[Data extract Boundary: Start]

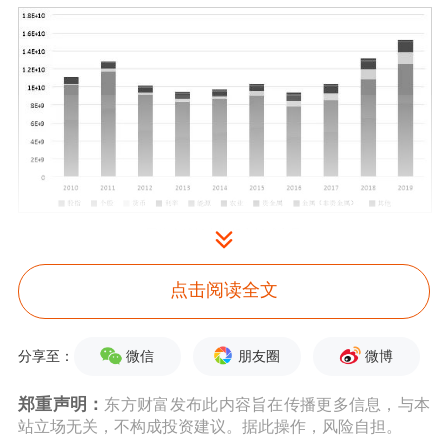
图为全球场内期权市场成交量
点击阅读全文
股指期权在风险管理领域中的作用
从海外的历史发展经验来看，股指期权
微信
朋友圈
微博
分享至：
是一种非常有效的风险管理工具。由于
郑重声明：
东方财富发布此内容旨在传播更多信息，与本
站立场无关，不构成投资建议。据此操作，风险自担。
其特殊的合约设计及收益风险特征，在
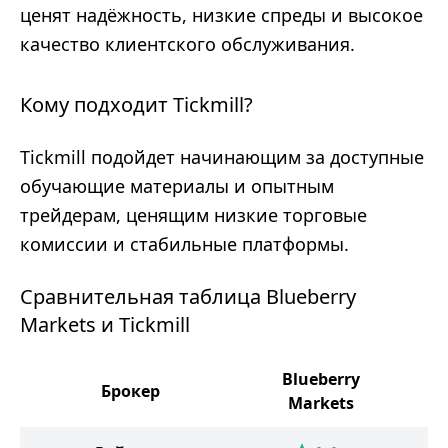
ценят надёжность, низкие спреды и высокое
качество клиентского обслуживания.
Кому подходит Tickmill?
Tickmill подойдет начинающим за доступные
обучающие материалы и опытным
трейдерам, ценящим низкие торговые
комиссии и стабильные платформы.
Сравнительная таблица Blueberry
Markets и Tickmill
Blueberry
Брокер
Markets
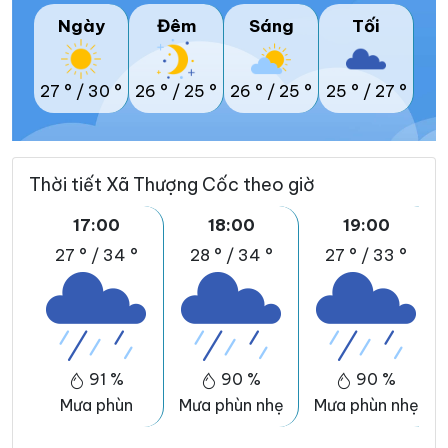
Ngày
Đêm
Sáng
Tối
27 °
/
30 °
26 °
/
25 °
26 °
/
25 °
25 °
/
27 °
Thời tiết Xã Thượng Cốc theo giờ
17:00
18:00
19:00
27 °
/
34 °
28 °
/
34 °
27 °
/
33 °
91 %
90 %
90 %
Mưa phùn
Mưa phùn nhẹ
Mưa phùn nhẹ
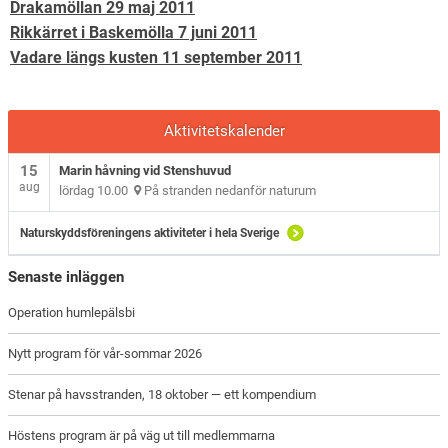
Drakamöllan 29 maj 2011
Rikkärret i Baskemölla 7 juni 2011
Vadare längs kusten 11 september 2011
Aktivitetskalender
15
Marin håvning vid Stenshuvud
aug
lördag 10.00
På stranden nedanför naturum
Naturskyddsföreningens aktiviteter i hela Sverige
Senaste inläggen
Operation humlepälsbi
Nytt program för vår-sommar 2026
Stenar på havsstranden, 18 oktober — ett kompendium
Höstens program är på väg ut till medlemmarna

[Data extract Boundary: End]

[Work instruction] Leave out the pictures, and extract exactly the lines from the one with "站立场无关，不构成投资建议。据此操作，风险自担。" through the end of the records, both ends included.

[Output for this exercise]
站立场无关，不构成投资建议。据此操作，风险自担。
其特殊的合约设计及收益风险特征，在
ценят надёжность, низкие спреды и высокое
качество клиентского обслуживания.
Кому подходит Tickmill?
Tickmill подойдет начинающим за доступные
обучающие материалы и опытным
трейдерам, ценящим низкие торговые
комиссии и стабильные платформы.
Сравнительная таблица Blueberry
Markets и Tickmill
Blueberry
Брокер
Markets
Ngày
Đêm
Sáng
Tối
27 °
/
30 °
26 °
/
25 °
26 °
/
25 °
25 °
/
27 °
Thời tiết Xã Thượng Cốc theo giờ
17:00
18:00
19:00
27 °
/
34 °
28 °
/
34 °
27 °
/
33 °
91 %
90 %
90 %
Mưa phùn
Mưa phùn nhẹ
Mưa phùn nhẹ
Drakamöllan 29 maj 2011
Rikkärret i Baskemölla 7 juni 2011
Vadare längs kusten 11 september 2011
Aktivitetskalender
15
Marin håvning vid Stenshuvud
aug
lördag 10.00
På stranden nedanför naturum
Naturskyddsföreningens aktiviteter i hela Sverige
Senaste inläggen
Operation humlepälsbi
Nytt program för vår-sommar 2026
Stenar på havsstranden, 18 oktober — ett kompendium
Höstens program är på väg ut till medlemmarna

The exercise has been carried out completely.